Face à cette situation, le but de Paul dans son épître aux Colossiens était de proclamer un récit, ô combien subversif, celui de la victoire de Christ sur les puissances et son désir de tout réconcilier avec lui-même dans sa création. Pour Paul, la vraie bonne nouvelle n’était pas celle de la seigneurie de César, mais celle de Christ. C’est celle-ci qui portait du fruit dans le monde entier. Là où l’empire encourageait le statut quo social (en gros, l’exploitation des faibles par les forts), l’Évangile bouleversait les relations au sein du couple et de la famille, il appelait à la justice envers les esclaves, à l’amour, l’humilité, la douceur, la patience… En proclamant l’Évangile, Paul voulait libérer l’imagination de ses destinataires. Un monde meilleur était à leur portée, mais il fallait pour cela que l’Évangile œuvre en et à travers eux.

Imaginer un monde nouveau

Un monde nouveau n’est-il pas toujours à notre portée ? Saurons-nous laisser le message biblique, imaginé et imaginant, libérer notre propre imagination, celle-là même qui a tant de mal à se défaire de l’emprise du consumérisme, du sexisme, du matérialisme, du racisme, du perfectionnisme, de la violence ?

Les paraboles de Jésus

Le grand théologien C. H. Dodd disait : “Dans son état le plus simple, la parabole est une métaphore ou une comparaison tirée de la nature ou de la vie courante, qui frappe l’auditeur par son caractère vivant ou étrange, et dont l’application exacte sème dans l’esprit un doute suffisant pour inciter à une pensée personnelle”.

Les paraboles de Jésus avaient évidemment une fonction pédagogique : il voulait que son message soit entendu et compris. Mais plus encore, Jésus utilisait également les paraboles pour leur capacité intrinsèque à inviter, à attirer les auditeurs à participer activement dans l’histoire et son message.
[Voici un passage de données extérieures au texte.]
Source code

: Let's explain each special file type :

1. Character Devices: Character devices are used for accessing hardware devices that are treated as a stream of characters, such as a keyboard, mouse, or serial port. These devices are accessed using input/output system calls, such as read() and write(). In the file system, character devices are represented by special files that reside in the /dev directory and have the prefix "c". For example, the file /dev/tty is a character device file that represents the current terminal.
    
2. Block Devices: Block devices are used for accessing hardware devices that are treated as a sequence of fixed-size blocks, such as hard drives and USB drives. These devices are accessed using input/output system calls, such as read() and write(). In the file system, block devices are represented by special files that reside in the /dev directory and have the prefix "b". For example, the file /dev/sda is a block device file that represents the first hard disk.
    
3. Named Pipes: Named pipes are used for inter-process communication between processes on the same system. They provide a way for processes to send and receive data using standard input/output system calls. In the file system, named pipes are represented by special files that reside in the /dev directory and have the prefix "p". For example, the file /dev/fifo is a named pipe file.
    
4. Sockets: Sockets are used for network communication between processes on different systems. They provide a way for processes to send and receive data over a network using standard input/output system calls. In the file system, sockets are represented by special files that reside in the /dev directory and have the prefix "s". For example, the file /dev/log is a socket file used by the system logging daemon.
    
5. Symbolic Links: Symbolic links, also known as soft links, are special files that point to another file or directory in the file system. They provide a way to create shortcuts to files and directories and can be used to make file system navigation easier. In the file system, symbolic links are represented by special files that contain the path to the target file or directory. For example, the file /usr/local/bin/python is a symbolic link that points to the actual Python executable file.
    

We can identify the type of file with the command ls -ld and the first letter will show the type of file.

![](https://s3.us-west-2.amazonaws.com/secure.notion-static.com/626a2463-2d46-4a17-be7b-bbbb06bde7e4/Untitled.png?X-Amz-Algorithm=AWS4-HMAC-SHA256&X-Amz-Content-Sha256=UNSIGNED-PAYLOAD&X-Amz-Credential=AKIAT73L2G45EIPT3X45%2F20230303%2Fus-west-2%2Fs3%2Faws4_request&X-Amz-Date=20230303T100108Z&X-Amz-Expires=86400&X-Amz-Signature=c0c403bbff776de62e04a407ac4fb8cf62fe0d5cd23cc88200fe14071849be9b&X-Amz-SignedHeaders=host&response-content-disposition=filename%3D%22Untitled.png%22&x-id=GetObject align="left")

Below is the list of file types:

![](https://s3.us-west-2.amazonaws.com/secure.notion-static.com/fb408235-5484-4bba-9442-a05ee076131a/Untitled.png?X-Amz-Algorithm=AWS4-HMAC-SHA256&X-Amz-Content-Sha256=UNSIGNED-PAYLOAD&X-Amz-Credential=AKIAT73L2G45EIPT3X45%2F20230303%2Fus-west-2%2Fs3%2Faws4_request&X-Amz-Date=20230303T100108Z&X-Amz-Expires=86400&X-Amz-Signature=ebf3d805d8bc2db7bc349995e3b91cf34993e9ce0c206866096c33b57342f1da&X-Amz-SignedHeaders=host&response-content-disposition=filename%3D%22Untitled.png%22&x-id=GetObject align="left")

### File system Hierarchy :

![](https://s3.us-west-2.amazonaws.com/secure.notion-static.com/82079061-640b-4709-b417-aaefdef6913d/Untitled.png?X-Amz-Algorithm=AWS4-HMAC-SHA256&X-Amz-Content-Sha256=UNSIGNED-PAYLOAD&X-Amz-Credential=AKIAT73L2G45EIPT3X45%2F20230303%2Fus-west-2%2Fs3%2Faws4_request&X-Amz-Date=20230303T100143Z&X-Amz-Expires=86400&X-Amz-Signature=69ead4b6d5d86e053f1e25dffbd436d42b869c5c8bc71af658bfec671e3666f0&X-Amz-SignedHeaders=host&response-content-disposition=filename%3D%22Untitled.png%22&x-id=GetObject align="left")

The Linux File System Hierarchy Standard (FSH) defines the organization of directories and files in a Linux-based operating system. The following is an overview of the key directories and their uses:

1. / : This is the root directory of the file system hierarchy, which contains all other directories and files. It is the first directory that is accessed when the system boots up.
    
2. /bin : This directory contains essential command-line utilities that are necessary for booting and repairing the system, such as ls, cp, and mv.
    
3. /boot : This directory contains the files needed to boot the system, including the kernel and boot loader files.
A. Djaballah dira : “la parabole aménage une ‘contribution’ de l’auditeur : il doit nécessairement s’impliquer pour que le sens se produise”. Ainsi, à partir de son imagination, et de son don particulier à communiquer un enseignement à travers les paraboles, Jésus invite ses auditeurs, et nous-mêmes, à participer au récit conté, à nous imaginer au sein même du récit. Notre propre imagination est donc éclairée pour une bonne réception de l’enseignement donné.